Glad I got your letter, it's just like part of you:
With the blunt language, but hey, we stay so true -
When everything around me pulls me down,
yeah, everything around me just brings me down so hard:
No angels to carry me..
We used to run in the rain, soak up our shoes;
Used to talk about life and anything we'd choose
And I'll laugh at you, and you'll laugh at me -
We won't feel the blues..
Sunken little sweethearts and torn up failed exams,
Papers with our soul's art, and us growing up as men
And would you want to trade it all?; would you want to change all your faults?
The wishing never stops..
---------------------------
Wrote that one the back of an envelope. It (the envelope, along with the letter of course) was from my best friend.
Probably one of the most linear things I've ever done, which goes, uhm, 'decently' well with music. I was very much into Bruce Springsteen's 'Ghost of Tom Joad' album at the time, and ocassionally, when our (mum's actually) old television set decided to jump to some 'vacant' channel (read: white noise & fyi: old tv set, older technology), I'd play around with a kapok guitar which my friend's dad gave me. It was my first guitar. With huge fretboards and loose machine heads.

• **Data extracts**:
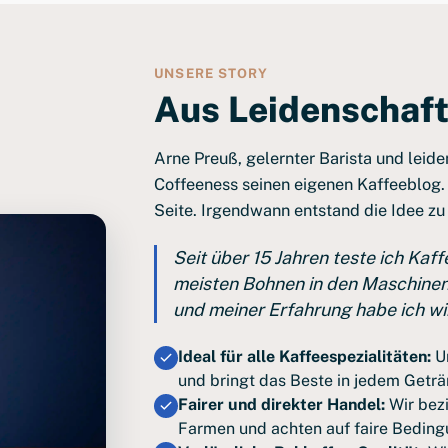
UNSERE STORY
Aus Leidenschaft
Arne Preuß, gelernter Barista und leide
Coffeeness seinen eigenen Kaffeeblog.
Seite. Irgendwann entstand die Idee zu
Seit über 15 Jahren teste ich Kaf
meisten Bohnen in den Maschinen 
und meiner Erfahrung habe ich wi
Ideal für alle Kaffeespezialitäten:
Un
und bringt das Beste in jedem Geträ
Fairer und direkter Handel:
Wir bez
Farmen und achten auf faire Beding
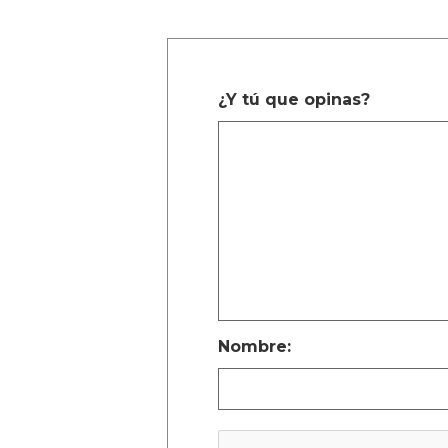
¿Y tú que opinas?
Nombre:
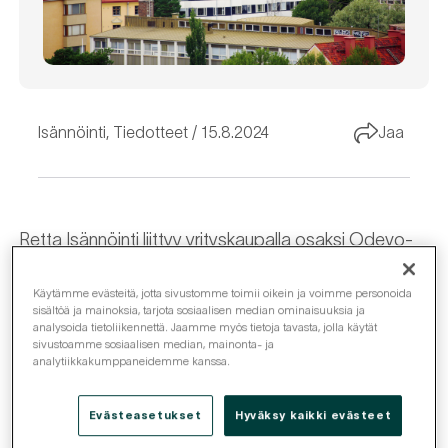
Isännöinti
,
Tiedotteet
15.8.2024
Jaa
Retta Isännöinti liittyy yrityskaupalla osaksi Odevo-
nimistä konsernia. Jatkamme myös yrityskaupan
jälkeen itsenäisenä toimijana Suomen markkinoilla ja
Käytämme evästeitä, jotta sivustomme toimii oikein ja voimme personoida
sisältöä ja mainoksia, tarjota sosiaalisen median ominaisuuksia ja
keskitymme tarjoamaan taloyhtiöille ensiluokkaisia
analysoida tietoliikennettä. Jaamme myös tietoja tavasta, jolla käytät
sivustoamme sosiaalisen median, mainonta- ja
isännöintipalveluita. Kaupalla ei ole vaikutusta
analytiikkakumppaneidemme kanssa.
asiakkaisiimme tai yhteistyöhömme taloyhtiöiden
kanssa.
Evästeasetukset
Hyväksy kaikki evästeet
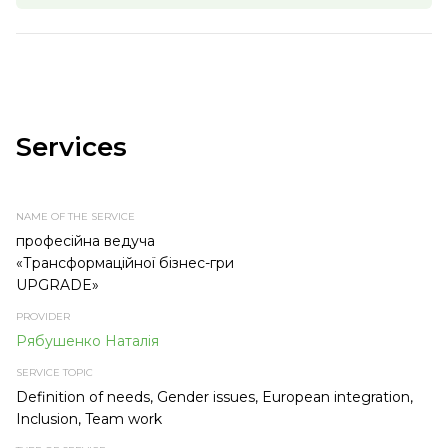
Services
NAME
PROVIDER
SERVICE
TYPE OF
OF THE
TOPIC
SERVICE
SERVICE
професійна ведуча
«Трансформаційної бізнес-гри
UPGRADE»
Рябушенко Наталія
Definition of needs, Gender issues, European integration,
Inclusion, Team work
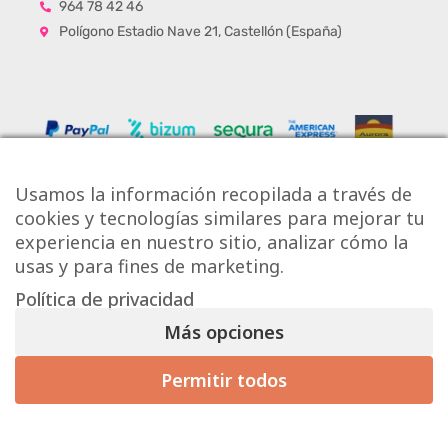
964 78 42 46
Polígono Estadio Nave 21, Castellón (España)
Usamos la información recopilada a través de
cookies y tecnologías similares para mejorar tu
experiencia en nuestro sitio, analizar cómo la
usas y para fines de marketing.
Política de privacidad
Copyright © Onlytiles S.L.
Más opciones
La Casa de los Azulejos ®
Permitir todos
Mis preferencias de consentimiento
Diseño Web
Aviso Legal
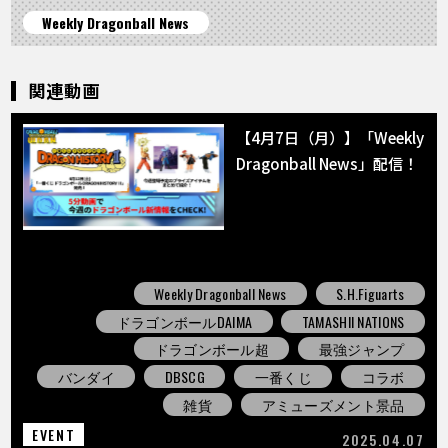
Weekly Dragonball News
関連動画
【4月7日（月）】「Weekly
Dragonball News」配信！
Weekly Dragonball News
S.H.Figuarts
ドラゴンボールDAIMA
TAMASHII NATIONS
ドラゴンボール超
最強ジャンプ
バンダイ
DBSCG
一番くじ
コラボ
雑貨
アミューズメント景品
EVENT
2025.04.07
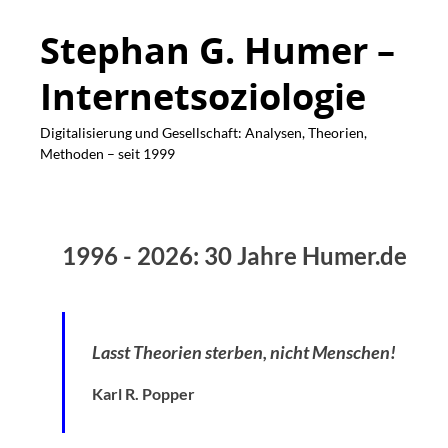
Stephan G. Humer –
Internetsoziologie
Digitalisierung und Gesellschaft: Analysen, Theorien,
Methoden – seit 1999
1996 - 2026: 30 Jahre Humer.de
Lasst Theorien sterben, nicht Menschen!
Karl R. Popper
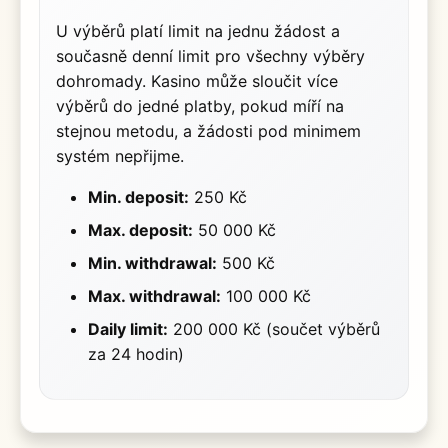
U výběrů platí limit na jednu žádost a
současně denní limit pro všechny výběry
dohromady. Kasino může sloučit více
výběrů do jedné platby, pokud míří na
stejnou metodu, a žádosti pod minimem
systém nepřijme.
Min. deposit:
250 Kč
Max. deposit:
50 000 Kč
Min. withdrawal:
500 Kč
Max. withdrawal:
100 000 Kč
Daily limit:
200 000 Kč (součet výběrů
za 24 hodin)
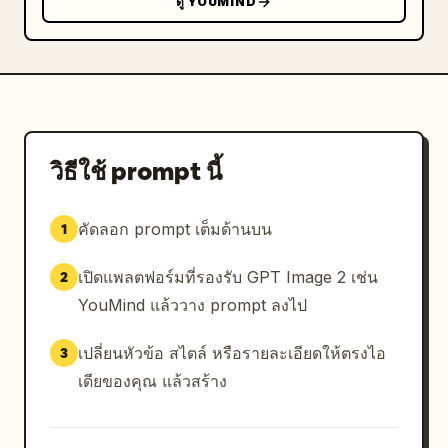
ดู YOUMIND
    },

    {

      "chinese_label": "牛魔王",

      "english_label": "Bull Demon King",

      "visuals": "มนุษย์วัวผิวสีฟ้าที่ดูดุดัน มีเขาดำ 
ผมสีแดง สวมชุดเกราะและผ้าพันคอสีแดง"

    }

วิธีใช้ prompt นี้
  ]

}
คัดลอก prompt เต็มด้านบน
1
เปิดแพลตฟอร์มที่รองรับ GPT Image 2 เช่น
2
YouMind แล้ววาง prompt ลงไป
เปลี่ยนหัวข้อ สไตล์ หรือรายละเอียดให้ตรงไอ
3
เดียของคุณ แล้วสร้าง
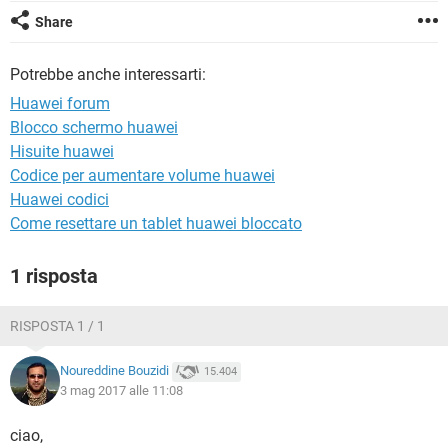
TIKTOK
FACEBOOK
Share
HARDWARE
Potrebbe anche interessarti:
Huawei forum
Blocco schermo huawei
Hisuite huawei
Codice per aumentare volume huawei
Huawei codici
Come resettare un tablet huawei bloccato
1 risposta
RISPOSTA 1 / 1
Noureddine Bouzidi
15.404
3 mag 2017 alle 11:08
ciao,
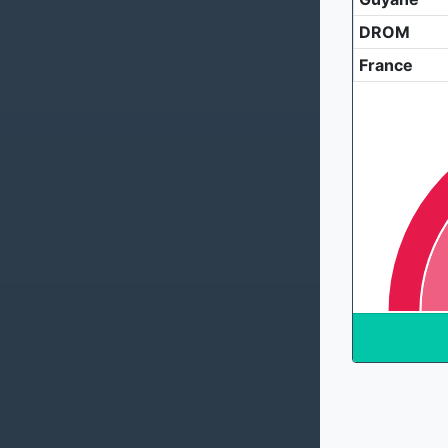
DROM
France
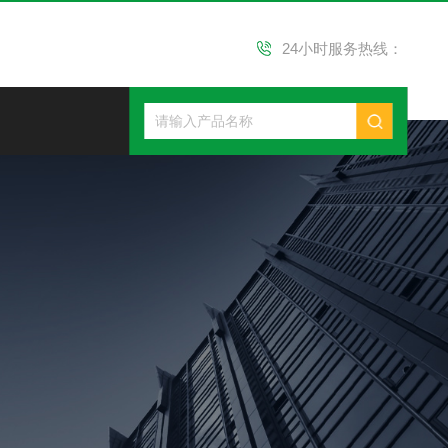
24小时服务热线：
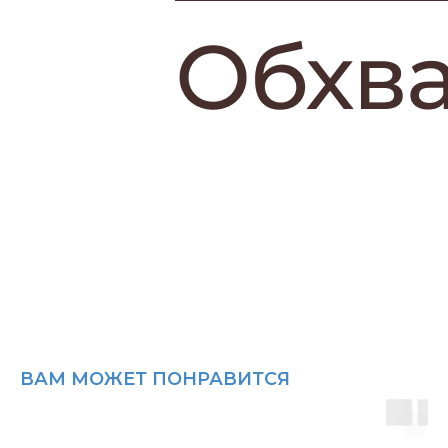
ВАМ МОЖЕТ ПОНРАВИТСЯ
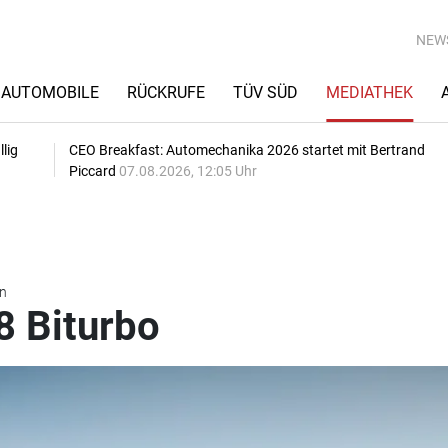
NEW
AUTOMOBILE
RÜCKRUFE
TÜV SÜD
MEDIATHEK
lig
CEO Breakfast: Automechanika 2026 startet mit Bertrand
Piccard
07.08.2026, 12:05 Uhr
n
8 Biturbo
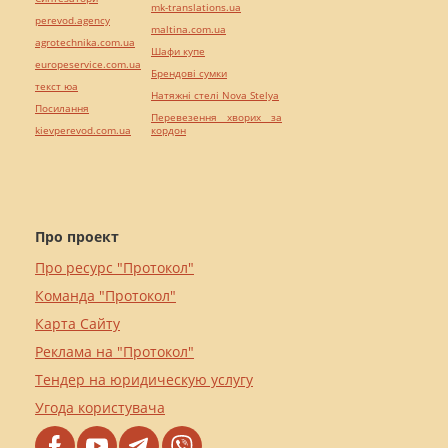
mk-translations.ua
perevod.agency
maltina.com.ua
agrotechnika.com.ua
Шафи купе
europeservice.com.ua
Брендові сумки
текст юа
Натяжні стелі Nova Stelya
Посилання
Перевезення хворих за
kievperevod.com.ua
кордон
Про проект
Про ресурс "Протокол"
Команда "Протокол"
Карта Сайту
Реклама на "Протокол"
Тендер на юридическую услугу
Угода користувача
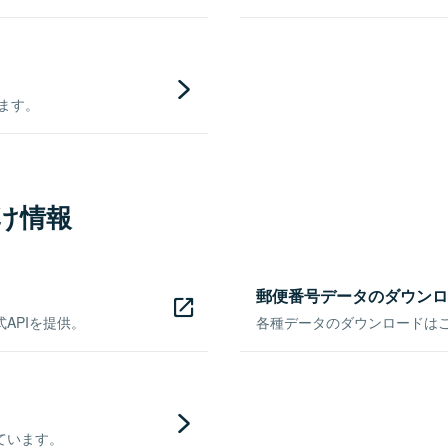
きます。
け情報
郵便番号データのダウンロ
APIを提供。
各種データのダウンロードはこち
ています。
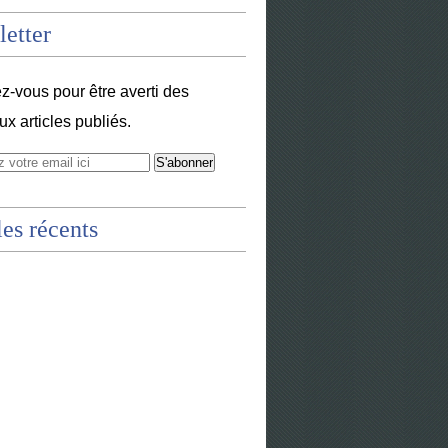
etter
-vous pour être averti des
x articles publiés.
les récents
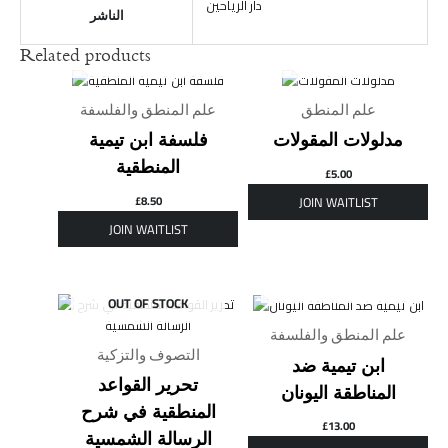
دار الرياحين
الناشر
Related products
OUT OF STOCK
OUT OF STOCK
علم المنطق
علم المنطق والفلسفة
مدلولات المقولات
فلسفة ابن تيمية
المنطقية
£
5.00
£
8.50
OUT OF STOCK
OUT OF STOCK
علم المنطق والفلسفة
التصوف والتزكية
ابن تيمية ضد
تحرير القواعد
المناطقة اليونان
المنطقية في شرح
£
13.00
الرسالة الشمسية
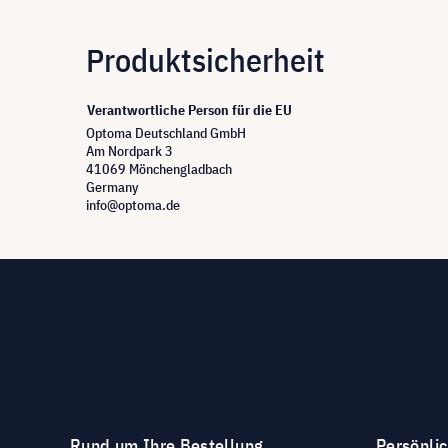
Produktsicherheit
Verantwortliche Person für die EU
Optoma Deutschland GmbH
Am Nordpark 3
41069 Mönchengladbach
Germany
info@optoma.de
Rund um Ihre Bestellung
Persönli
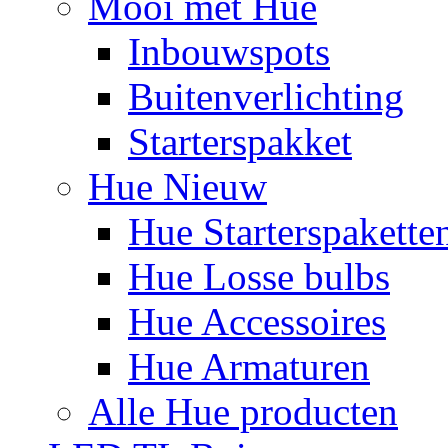
Mooi met Hue
Inbouwspots
Buitenverlichting
Starterspakket
Hue Nieuw
Hue Starterspakette
Hue Losse bulbs
Hue Accessoires
Hue Armaturen
Alle Hue producten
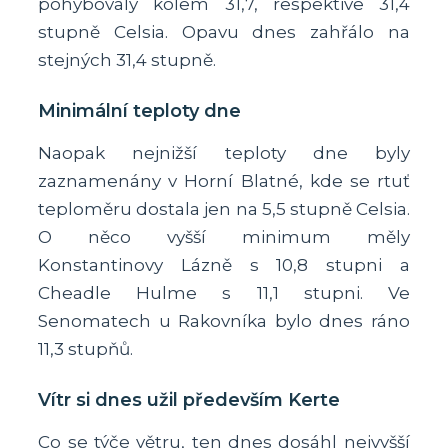
pohybovaly kolem 31,7, respektive 31,4
stupně Celsia. Opavu dnes zahřálo na
stejných 31,4 stupně.
Minimální teploty dne
Naopak nejnižší teploty dne byly
zaznamenány v Horní Blatné, kde se rtuť
teploměru dostala jen na 5,5 stupně Celsia.
O něco vyšší minimum měly
Konstantinovy Lázně s 10,8 stupni a
Cheadle Hulme s 11,1 stupni. Ve
Senomatech u Rakovníka bylo dnes ráno
11,3 stupňů.
Vítr si dnes užil především Kerte
Co se týče větru, ten dnes dosáhl nejvyšší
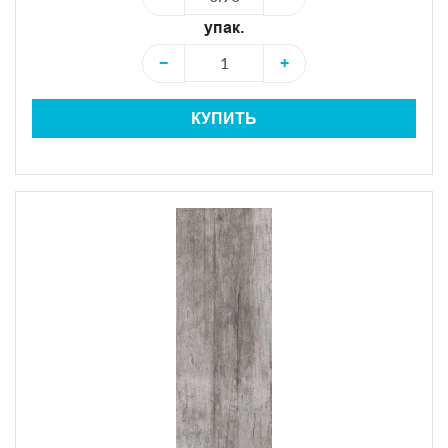
упак.
−
+
КУПИТЬ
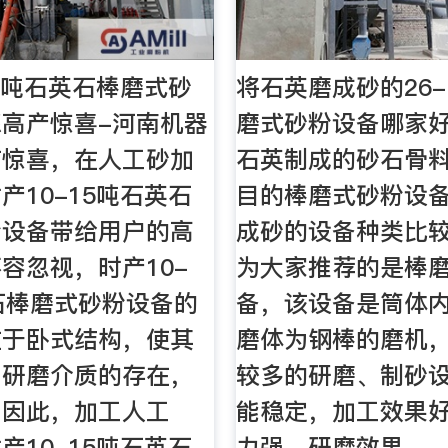
15吨石英石棒磨式砂
将石英磨成砂的26-
高产惊喜-河南机器
磨式砂粉设备哪家
有惊喜，在人工砂加
石英制成的砂石骨料 
产10-15吨石英石
目的棒磨式砂粉设备
粉设备带给用户的高
成砂的设备种类比
容忽视，时产10-
为大家推荐的是棒
石棒磨式砂粉设备的
备，该设备是筒体
在于卧式结构，使其
磨体为钢棒的磨机
，研磨介质的存在，
较多的研磨、制砂
，因此，加工人工
能稳定，加工效果
产10-15吨石英石
力强，研磨效果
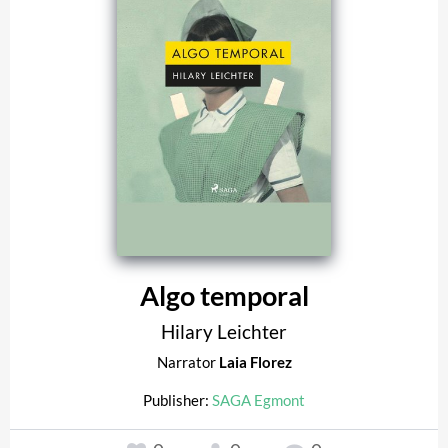
Algo temporal
Hilary Leichter
Narrator
Laia Florez
Publisher:
SAGA Egmont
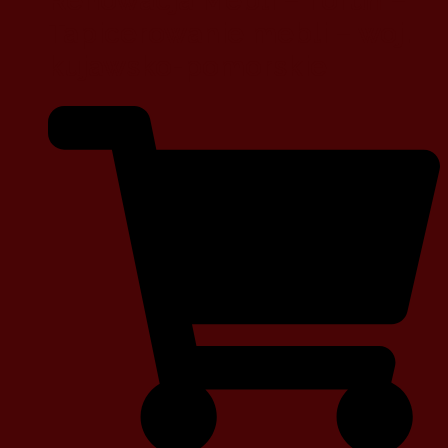
Renowacja Mebli – Toruń –
Tapicerowanie mebli – woj.
kujawsko-pomorskie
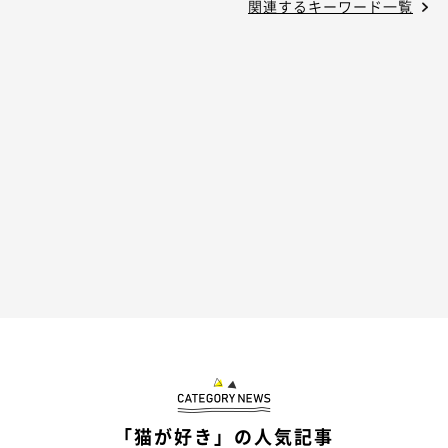
関連するキーワード一覧
「猫が好き」の人気記事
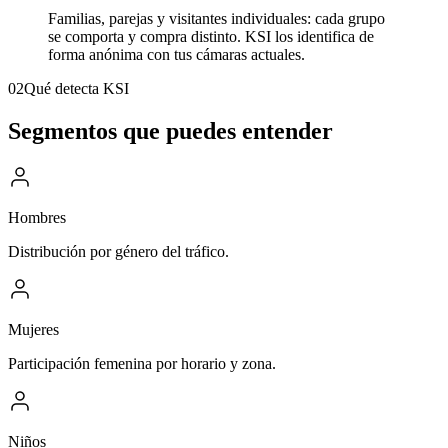
Familias, parejas y visitantes individuales: cada grupo
se comporta y compra distinto. KSI los identifica de
forma anónima con tus cámaras actuales.
02
Qué detecta KSI
Segmentos que puedes entender
Hombres
Distribución por género del tráfico.
Mujeres
Participación femenina por horario y zona.
Niños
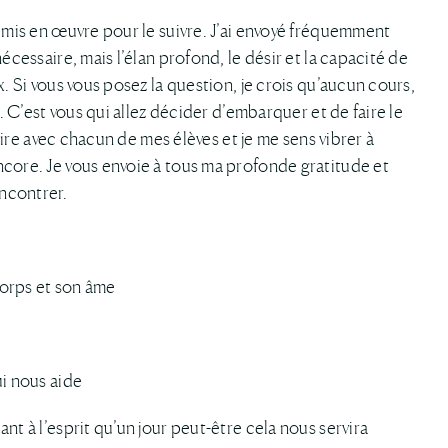
t mis en œuvre pour le suivre. J’ai envoyé fréquemment
écessaire, mais l’élan profond, le désir et la capacité de
x. Si vous vous posez la question, je crois qu’aucun cours,
». C’est vous qui allez décider d’embarquer et de faire le
 rire avec chacun de mes élèves et je me sens vibrer à
ncore. Je vous envoie à tous ma profonde gratitude et
ncontrer.
corps et son âme
ui nous aide
nt à l’esprit qu’un jour peut-être cela nous servira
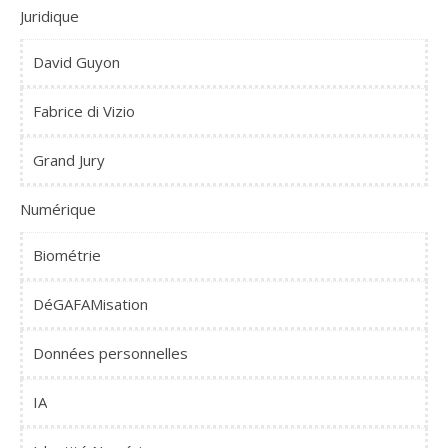
Juridique
David Guyon
Fabrice di Vizio
Grand Jury
Numérique
Biométrie
DéGAFAMisation
Données personnelles
IA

• **Request 1**:
In the note after the song lyric, which album does the writer say they were very much into at the time?
• **Request 2**:
Carry on the song lyric and its closing note about the guitar, starting after the note's last sentence.

• **Response box 1**:
Bruce Springsteen's 'Ghost of Tom Joad' album.

• **Response box 2**:
I think I was 16 then. It was a year after my best friend had left Taiping to relocate, as his dad held some important post with Telekom (Kuala Lumpur: I would not be there until I was 20), and probably out of boredom (at the time, I would accredit this, solely to boredom; who ever heard of a melancholic 16 year old Taiping boy anyway?): my thoughts took me back to the places where I was, a year earlier. Running. Being mischievous. Waking up to the world. Drawing. Telling our stories (We had this joint 'comic book' called 'Mindscapes', where we took turns to tell / illustrate stories back to back, in solo fashion, i might still have it, if it hasn't been 'silverfished' already). Reading (Fantasy).
I briefly recalled that on one of our outdoor trips to Maxwell Hill [a.k.a. Bukit Larut a.k.a. the Dampest place in Malaysia, coincidentally Taiping is also known as Raintown, henceforth my (narcissistic) imaginary record label: 'Raintown Records'], on the subject of getting a map of Taiping from an office located somewhere on the hill (it was a Geography project: see the great lengths we'd gone through to please our teachers and parents), we took the road up - by foot.
After some great walking (great = long, not 'great' as in 'good'), we decided to ask the next person who would cross our path, for the whereabouts of the said office. Sure enough, some elderly dude passed us. We asked our question. And as it turns out: the office was actually at the foot of the hill. We were already about 15 to 20 minutes up, on that thing.
Then it started to rain.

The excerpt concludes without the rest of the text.